Passage to read:
----------

2007-03-18 Thread Don Dailey
Hi Sylvain,

I think what you are looking isn't a strong Anchor player, but
strong players who are always available.

However, I do want to upgrade the Anchor player too, perhaps putting
up 2 Anchors.  I will prepare a version of Lazarus - it will take a
few days.  I'm not sure what my goal rating is - I want it to play
as strong as possible but still capable of being set up to run on
modest computing systems.   So I will have to experiment.  I think
it will easily be at least 1800 - perhaps as strong as 1900.   

You will of course need opponents who are as strong as possible in
order to get accurate ratings.  Unfortunately, you seem to have
a monopoly on the strong programs!   I haven't seen anything yet
get beyond 2100 or so except versions of Mogo - which go all the
way to well over 2400 assuming the ratings are relatively accurate.

However, I'm sure that strong programs will follow.

Meanwhile,  Lazarus will be on and off - I'll try to keep it mostly
on.   I think there are at least 2 or 3 other programs in the same
range that are not playing.   Perhaps they will come back, perhaps
with improvements.

I think some of these programs are stronger than Lazarus, it's just
that they are running on less hardware.  Lazarus is running on a
core 2 duo 6700 and it benefits from thinking on the opponents time.
Some of these other programs are running on much slower pentiums and
still approaching similar levels (without pondering.)  Yes, all that
stuff helps.  

- Don


On Sun, 2007-03-18 at 15:10 +0100, Sylvain Gelly wrote:
> 2007/3/18, Don Dailey <[EMAIL PROTECTED]>:
> > I'm not so sure we need to have a really strong Anchor.  The Anchor's
> > role is to prevent rating drift over the long term.
> You are right about this Anchor's role. However, to be able to
> accurately rate players, there is a need of opponents not too far from
> their strength. Of course there are already quite a lot of players on
> cgos, but they are not always connected, it is why I suggested the add
> of an strong "anchor" (maybe here the name is badly chosen), always
> connected.

----------

Material shown:
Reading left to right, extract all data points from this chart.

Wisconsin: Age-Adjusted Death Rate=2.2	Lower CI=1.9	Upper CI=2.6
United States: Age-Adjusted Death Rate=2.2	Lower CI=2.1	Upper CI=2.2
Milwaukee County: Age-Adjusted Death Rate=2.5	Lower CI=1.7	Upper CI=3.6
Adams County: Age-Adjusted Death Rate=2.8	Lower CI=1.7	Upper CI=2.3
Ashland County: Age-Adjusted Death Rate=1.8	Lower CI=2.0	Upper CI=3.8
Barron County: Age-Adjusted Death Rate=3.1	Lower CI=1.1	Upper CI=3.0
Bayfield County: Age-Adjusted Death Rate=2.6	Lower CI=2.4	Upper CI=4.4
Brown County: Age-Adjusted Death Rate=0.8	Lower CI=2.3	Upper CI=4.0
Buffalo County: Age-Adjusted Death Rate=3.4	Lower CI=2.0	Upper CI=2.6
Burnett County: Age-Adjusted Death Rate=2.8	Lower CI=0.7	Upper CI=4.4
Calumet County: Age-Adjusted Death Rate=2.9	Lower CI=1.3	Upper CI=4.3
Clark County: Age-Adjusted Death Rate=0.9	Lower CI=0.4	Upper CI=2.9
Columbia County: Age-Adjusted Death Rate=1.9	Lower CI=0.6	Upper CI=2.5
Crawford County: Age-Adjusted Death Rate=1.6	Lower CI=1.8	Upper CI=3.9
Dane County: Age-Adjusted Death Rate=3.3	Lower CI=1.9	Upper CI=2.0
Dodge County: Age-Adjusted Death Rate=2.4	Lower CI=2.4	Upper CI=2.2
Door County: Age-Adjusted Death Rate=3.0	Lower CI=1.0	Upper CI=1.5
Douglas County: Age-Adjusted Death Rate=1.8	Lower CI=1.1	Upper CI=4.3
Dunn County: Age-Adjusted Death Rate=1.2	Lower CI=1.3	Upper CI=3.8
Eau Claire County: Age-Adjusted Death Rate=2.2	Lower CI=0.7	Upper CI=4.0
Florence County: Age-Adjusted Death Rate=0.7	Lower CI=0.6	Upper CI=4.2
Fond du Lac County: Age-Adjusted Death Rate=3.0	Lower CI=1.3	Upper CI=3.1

----------

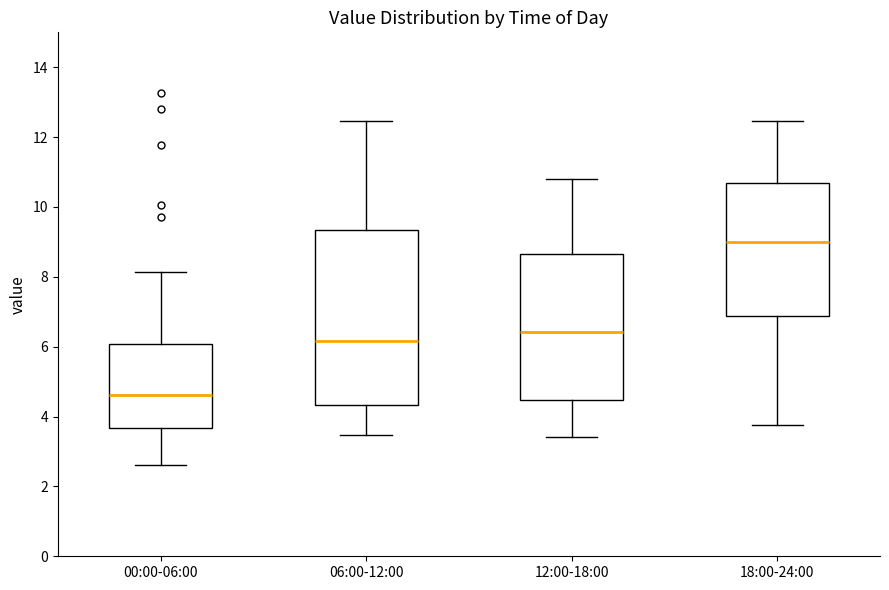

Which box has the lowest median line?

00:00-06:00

----------

Check your understanding:
1. List every rating figure that appears in the message about the Anchor player.
2. Carry on the message about the Anchor player from the point where it stops.

Task results:
1. 1800, 1900, 2100, 2400

2.
> 
> 
> > I could also put together a fixed version of Lazarus.  Not the
> > 2100 strength version but a version playing at a fixed level
> > that would play the same strength on any computer.   I could
> > not run it on the server and I could not run it all the time
> > from my home, but me might let 2 or 3 people run clones as
> > Anchors.
> 
> I think it would not too difficult to find volunteers to run it. For
> the next few months, I am sure I can find some computer with some CPU
> time for that.
> 
> Sylvain
> 
> 
> >
> > - Don
> >
> >
> > On Sun, 2007-03-18 at 13:09 +0100, Sylvain Gelly wrote:
> > > Hello Don, Nick, Magnus,
> > >
> > > I here answer the 3 previous emails.
> > >
> > >
> > > 2007/3/18, Don Dailey <[EMAIL PROTECTED]>:
> > > > Another possible candidate is Mogo, running at 3K play-outs, like the
> > > > version running on CGOS right now.
> > >
> > > I thought about that, the good thing is the resources taken (between
> > > 0.6 and 0.3 s per move), the problem is this limited version MoGo
> > > seems to be too much "intransitive".
> > >
> > > > Do you think any version of gnugo is suitable as an anchor?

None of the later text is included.